What the task asks:
Whenever a line in the entries includes the word "اعمال", copy that line out.

Dataset content:
===============
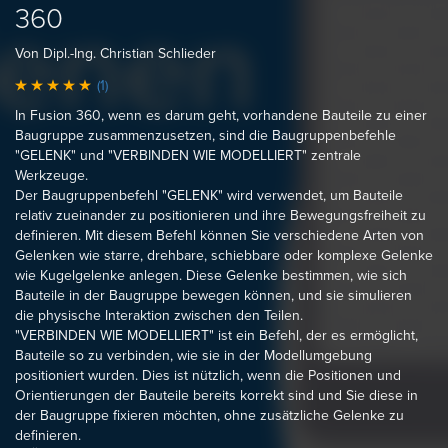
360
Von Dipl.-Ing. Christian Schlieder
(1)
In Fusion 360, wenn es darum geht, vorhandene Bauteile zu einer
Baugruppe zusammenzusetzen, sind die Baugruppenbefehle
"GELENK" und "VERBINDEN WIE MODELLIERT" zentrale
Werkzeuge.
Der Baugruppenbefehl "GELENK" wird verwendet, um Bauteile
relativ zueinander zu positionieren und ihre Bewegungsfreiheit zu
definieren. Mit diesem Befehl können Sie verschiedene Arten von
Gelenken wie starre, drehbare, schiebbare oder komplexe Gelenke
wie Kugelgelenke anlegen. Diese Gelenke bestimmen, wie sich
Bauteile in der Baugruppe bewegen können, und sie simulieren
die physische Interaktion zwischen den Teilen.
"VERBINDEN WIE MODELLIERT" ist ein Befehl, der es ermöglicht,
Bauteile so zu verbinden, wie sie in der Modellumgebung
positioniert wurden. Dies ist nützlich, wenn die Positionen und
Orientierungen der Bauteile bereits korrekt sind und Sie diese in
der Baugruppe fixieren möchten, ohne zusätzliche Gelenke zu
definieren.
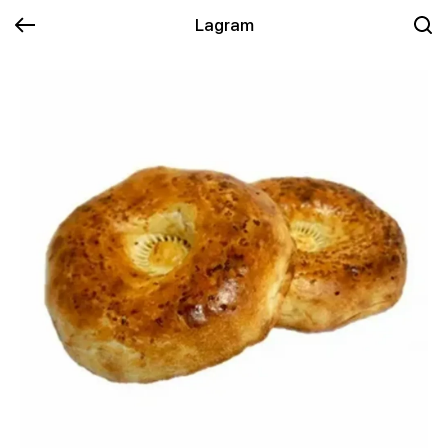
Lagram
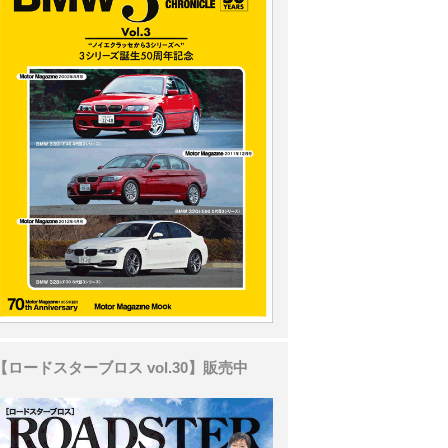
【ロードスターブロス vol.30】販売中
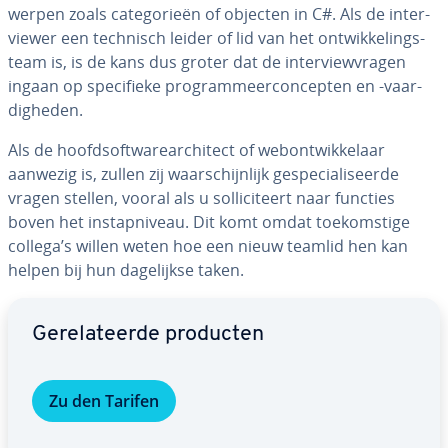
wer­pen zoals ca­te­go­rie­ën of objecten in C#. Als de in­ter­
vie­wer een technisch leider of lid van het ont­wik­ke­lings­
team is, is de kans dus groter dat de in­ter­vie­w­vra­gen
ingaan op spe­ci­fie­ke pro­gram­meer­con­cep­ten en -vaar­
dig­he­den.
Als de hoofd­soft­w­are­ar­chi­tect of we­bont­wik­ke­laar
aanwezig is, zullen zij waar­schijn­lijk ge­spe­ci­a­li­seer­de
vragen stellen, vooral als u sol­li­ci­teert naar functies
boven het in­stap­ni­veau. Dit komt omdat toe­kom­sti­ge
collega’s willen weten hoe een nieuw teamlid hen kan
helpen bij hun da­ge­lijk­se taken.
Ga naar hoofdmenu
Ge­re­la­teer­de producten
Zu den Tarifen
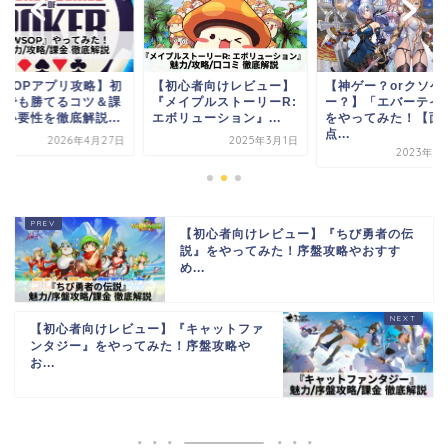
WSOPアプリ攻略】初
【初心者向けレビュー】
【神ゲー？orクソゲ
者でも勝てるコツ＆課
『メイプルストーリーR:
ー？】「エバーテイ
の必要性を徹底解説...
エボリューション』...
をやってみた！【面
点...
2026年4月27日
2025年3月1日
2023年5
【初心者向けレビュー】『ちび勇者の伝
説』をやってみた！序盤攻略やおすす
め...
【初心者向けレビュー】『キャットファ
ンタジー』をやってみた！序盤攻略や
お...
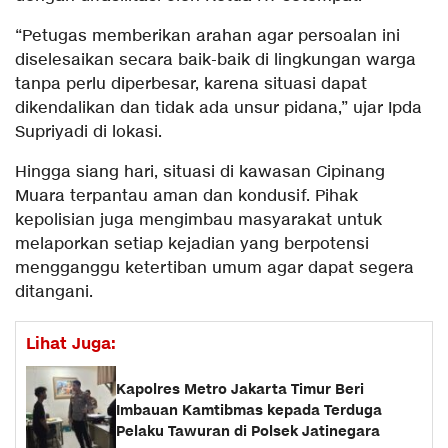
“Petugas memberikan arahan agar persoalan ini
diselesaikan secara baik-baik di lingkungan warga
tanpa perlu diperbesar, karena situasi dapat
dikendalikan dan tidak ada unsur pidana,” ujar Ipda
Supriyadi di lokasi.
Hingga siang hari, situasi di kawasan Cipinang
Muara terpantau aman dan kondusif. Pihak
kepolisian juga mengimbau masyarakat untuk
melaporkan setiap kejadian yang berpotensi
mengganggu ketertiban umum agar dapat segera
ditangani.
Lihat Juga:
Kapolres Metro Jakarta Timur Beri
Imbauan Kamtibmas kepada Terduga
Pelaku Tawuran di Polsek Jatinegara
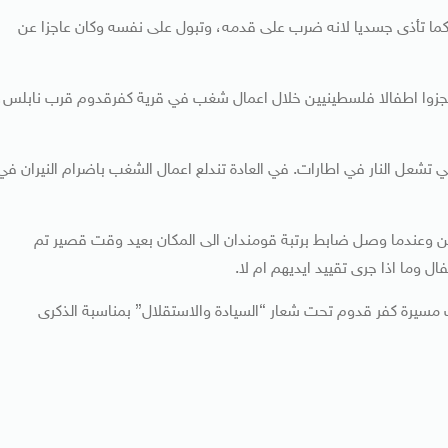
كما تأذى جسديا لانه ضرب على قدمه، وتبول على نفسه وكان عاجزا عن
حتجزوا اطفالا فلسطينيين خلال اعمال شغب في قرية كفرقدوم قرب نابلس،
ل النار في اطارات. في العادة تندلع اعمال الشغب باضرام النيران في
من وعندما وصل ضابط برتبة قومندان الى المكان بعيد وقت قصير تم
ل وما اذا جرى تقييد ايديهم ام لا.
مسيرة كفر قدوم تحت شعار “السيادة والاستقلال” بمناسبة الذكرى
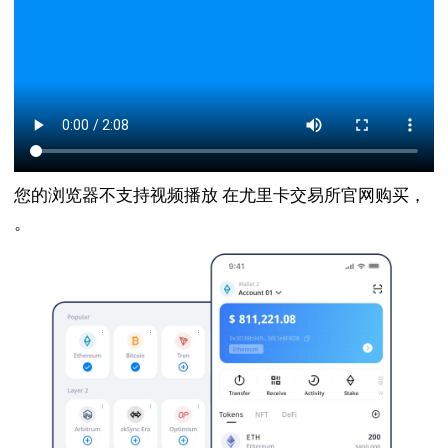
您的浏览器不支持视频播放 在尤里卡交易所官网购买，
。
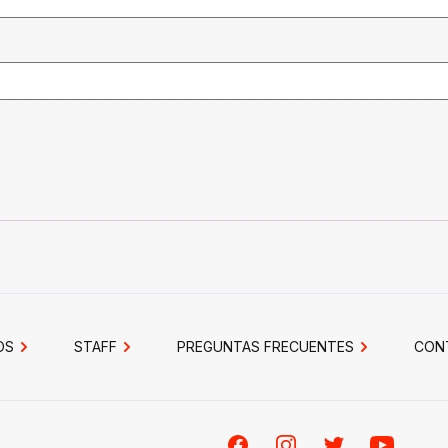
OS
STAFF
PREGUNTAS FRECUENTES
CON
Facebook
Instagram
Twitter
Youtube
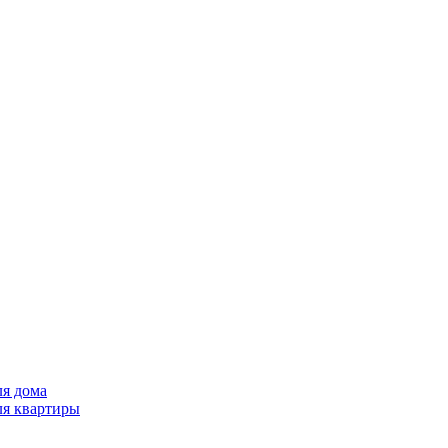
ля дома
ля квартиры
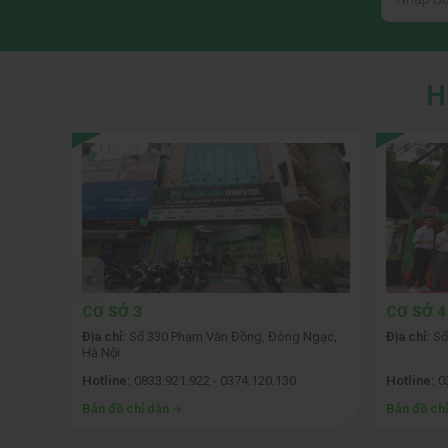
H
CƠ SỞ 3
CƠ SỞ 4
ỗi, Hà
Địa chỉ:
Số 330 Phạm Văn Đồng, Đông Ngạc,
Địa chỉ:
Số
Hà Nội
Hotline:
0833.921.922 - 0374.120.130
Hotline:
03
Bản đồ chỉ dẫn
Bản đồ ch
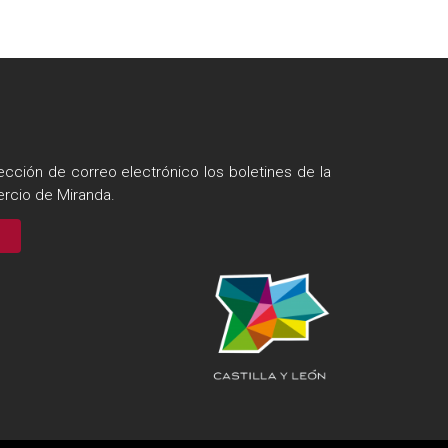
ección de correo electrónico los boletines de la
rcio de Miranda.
===============
Answer space:
حتجزوا اطفالا فلسطينيين خلال اعمال شغب في قرية كفرقدوم قرب نابلس،
ل النار في اطارات. في العادة تندلع اعمال الشغب باضرام النيران في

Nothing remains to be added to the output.